The Ides of March have come and gone, but not the Oregon Legislature, it keeps right on rolling.
This week, the House is serving up foreclosure reform and nurse parity to ensure equal pay for equal work. The Ways & Means subcommittees are going to start working through the budgets, too.
I suspect we'll continue to still see a fundamental contrast between the budget priorities of the Democrats and the Republicans. The elephant in the room continues to be PERS--and it's practically all the Republicans talk about. The GOP have sponsored three dozen bills to "fix" PERS.. They seem thrilled to chomp away at benefits for middle to low income retirees. The Oregonian seems eager to cast this as Democrats being afraid to "cross unions". But it's much deeper than that...and it's too bad that the paper isn't more thoughtful in it's reporting. "Crossing unions" isn't the issue. Many, many people in Oregon worked to earn their retirement. They count on it to take care of themselves. Not to mention the fact that the Oregon economy needs these consumers to spend that money..injecting it into local economies. Right now, PERS is causing a serious strain on the budget. But as the state climbs out of recession and revenues climb, that's less of a problem. It's seems ludicrous to take a sledgehammer to the problem when a short-term scalpel fix will do.
And that's where you're going to see the main difference between the Dems and the GOP going forward. Are we going to take a long term swipe at the elderly who earned their retirement or are we going to eliminate tax expenditures and giveaways that aren't paying off...and will we ever get comprehensive tax reform in Oregon?

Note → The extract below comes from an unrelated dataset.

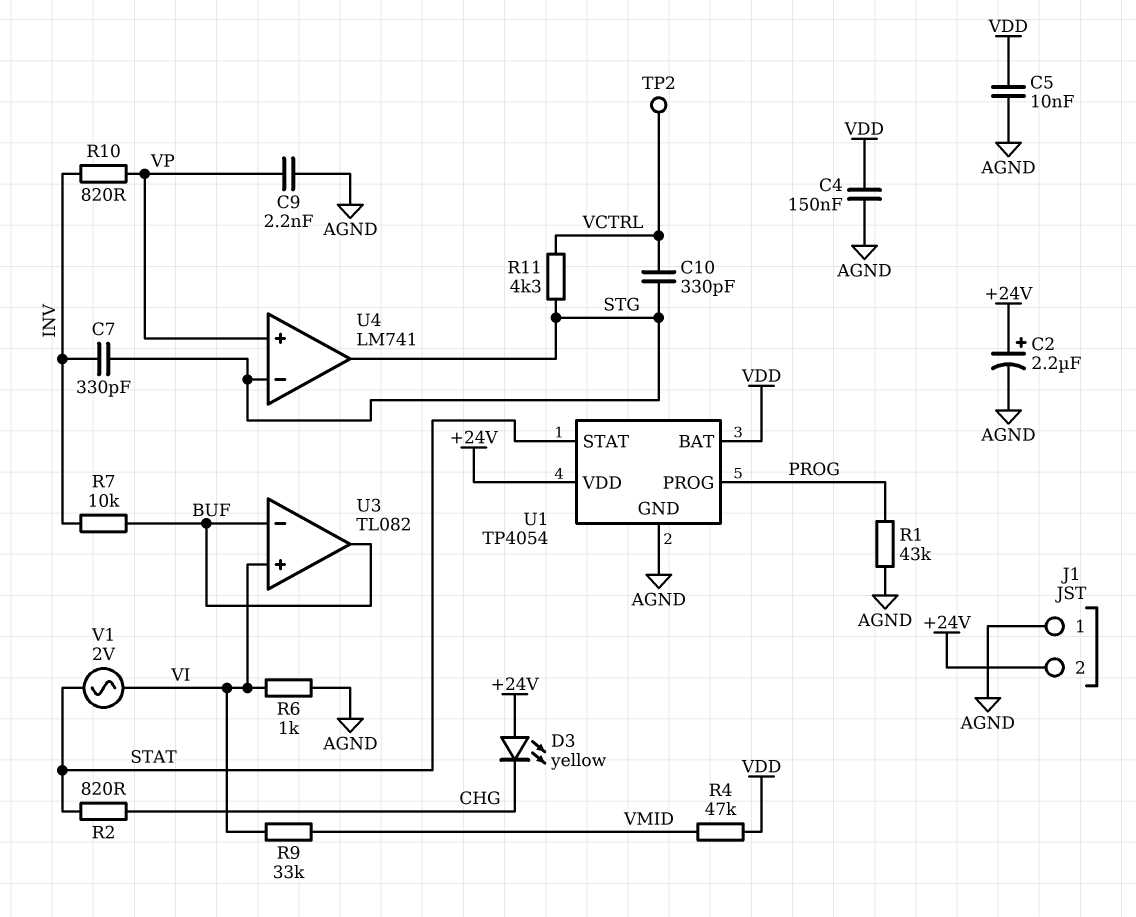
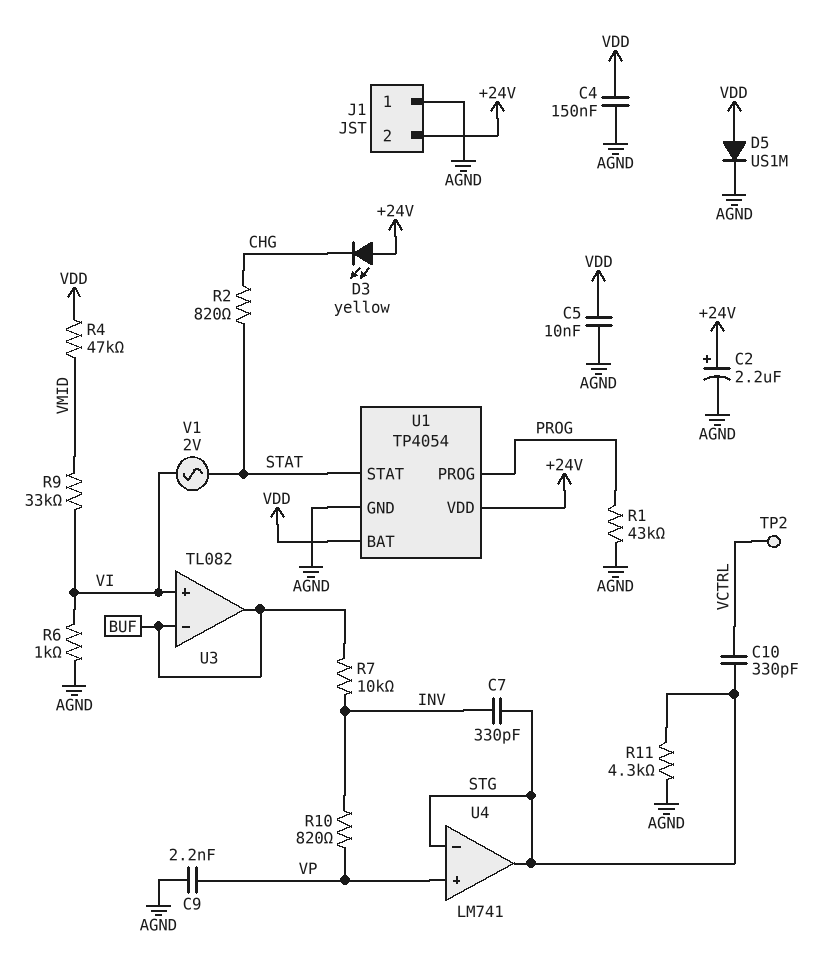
D5: none -> diode US1M (A VDD, K AGND)
R11: 4.3k (STG, VCTRL) -> 4.3k (AGND, STG)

Would that the Republicans were so interested to chomp away at benefits for those who are already thriving under the many tax expenditures and giveaways. But I digress.
Today the Senate Environment Committee will have the first hearing to remove the sunset from the Clean Fuels Program (Low Carbon Fuel Standard). Tuition Equity gets its first hearing in the Senate Education Committee on Tuesday. On Wednesday, the Senate Judiciary Committee will hear an amended proposal to regulate drones in Oregon airspace.
I find the drone discussion especially interesting, given that the Federal Aviation Administration estimated that 10,000 drones will be in use in U.S. airspace within the next five years. Others have estimated the number at two or three times, that amount.
Look for the Senate to move out a bill on foreclosure reform this week as well.